Areti (Αρετή, before 1955: Γκρίμπιανη, Gkrimpiani) is a settlement in Ioannina regional unit, Epirus, Greece. Ancient ruins are located nearby the village, identified with Trambya or Trambyla, an ancient Epirote city.

== Name ==
The village is recorded in the Chronicle of Ioannina (1389) as Vrimbiani, although linguist Kostas Oikonomou states it ought to be rendered as G(k)rimbiani. The toponym stems from the Slavic form Gribjane, indicating 'the inhabitants of Gribi'. The Slavic suffix -jane, plural -jani is used in placename formations where nouns denote the inhabitants of the area or members of a household, in reference to the subject. The etymology of Gribi is derived from the Slavic noun gribъ 'mushroom'. The village is located in an area abundant in mushrooms from April to May and September to October.
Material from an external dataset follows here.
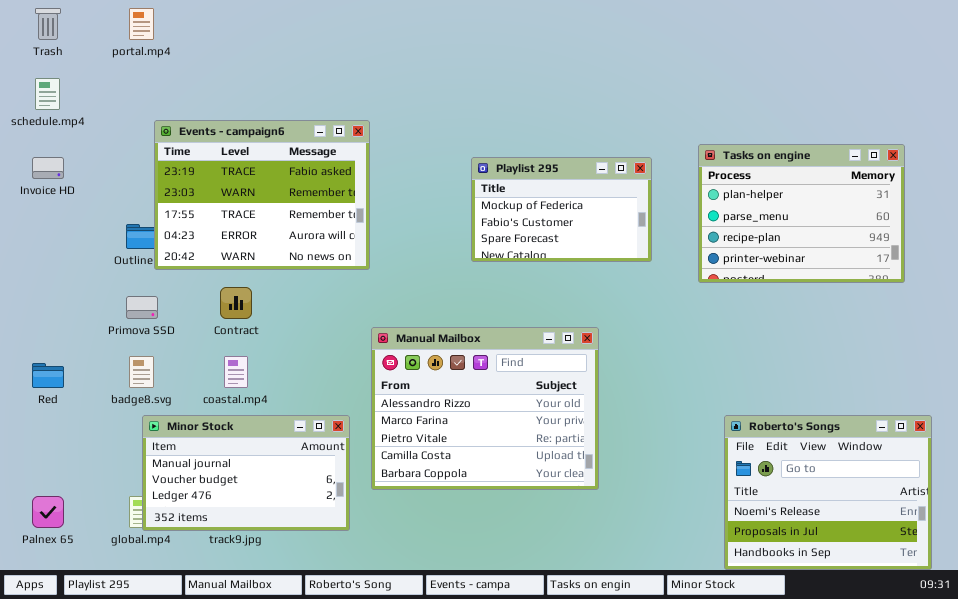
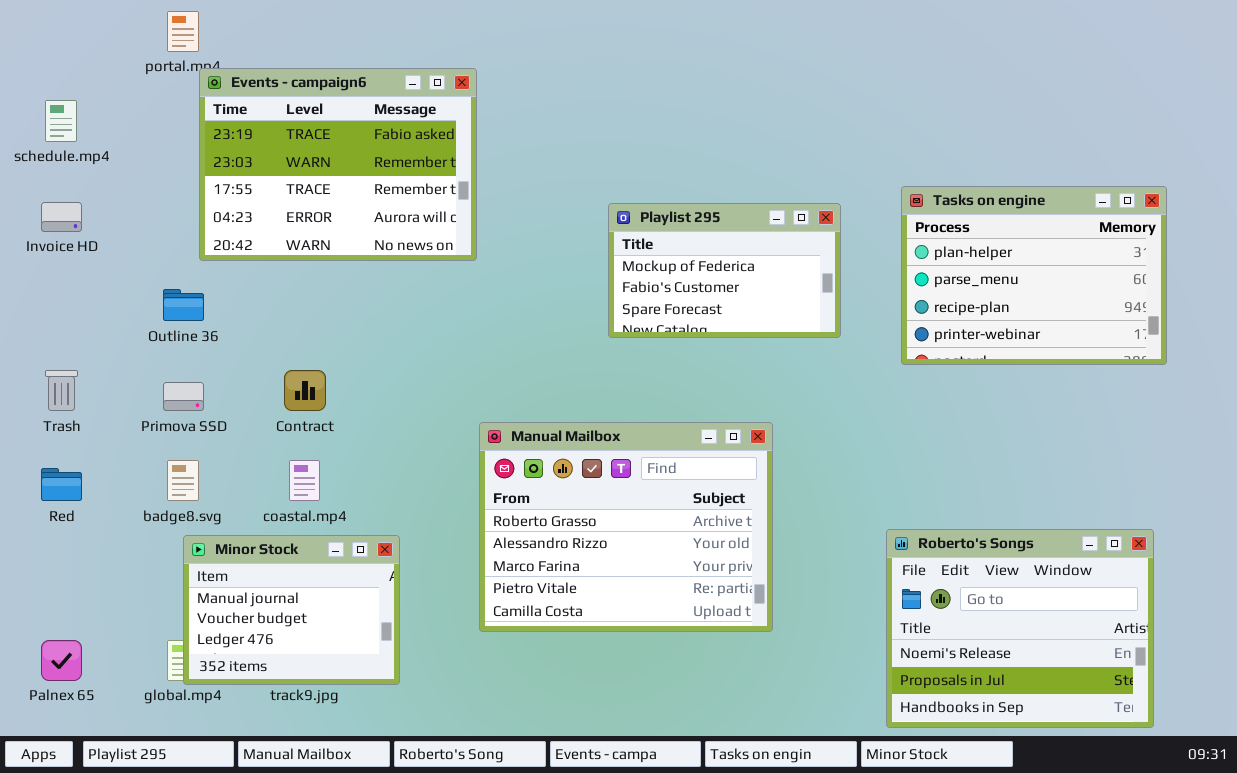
Trash: [35,8,61,40] -> [45,370,78,411], moved
Events - campaign6: [154,120,370,270] -> [199,68,477,261], moved
Manual Mailbox: [371,327,599,490] -> [479,422,773,632], scrolled up 1 row
Minor Stock: [142,415,350,531] -> [183,535,400,685], resized
Roberto's Songs: [724,415,932,570] -> [886,529,1154,728], moved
The 19th century derivation of Gribiani by the scholar Panagiotis Aravantinos is a false etymology from the Greek Epirote word g(k)rybóz 'hunchback'. The new name Areti means 'virtue' in Greek.

== History ==
During the Ottoman period, the village was located in the mountains and was often inaccessible, which secluded it from the Ottoman authorities who controlled the plain. In the early 20th century Ottoman rule ended and the village was moved down toward a more accessible location. The original village location became known as Paliogribiani 'old Gribiani', while the new settlement was named Gribiani, later renamed as Areti.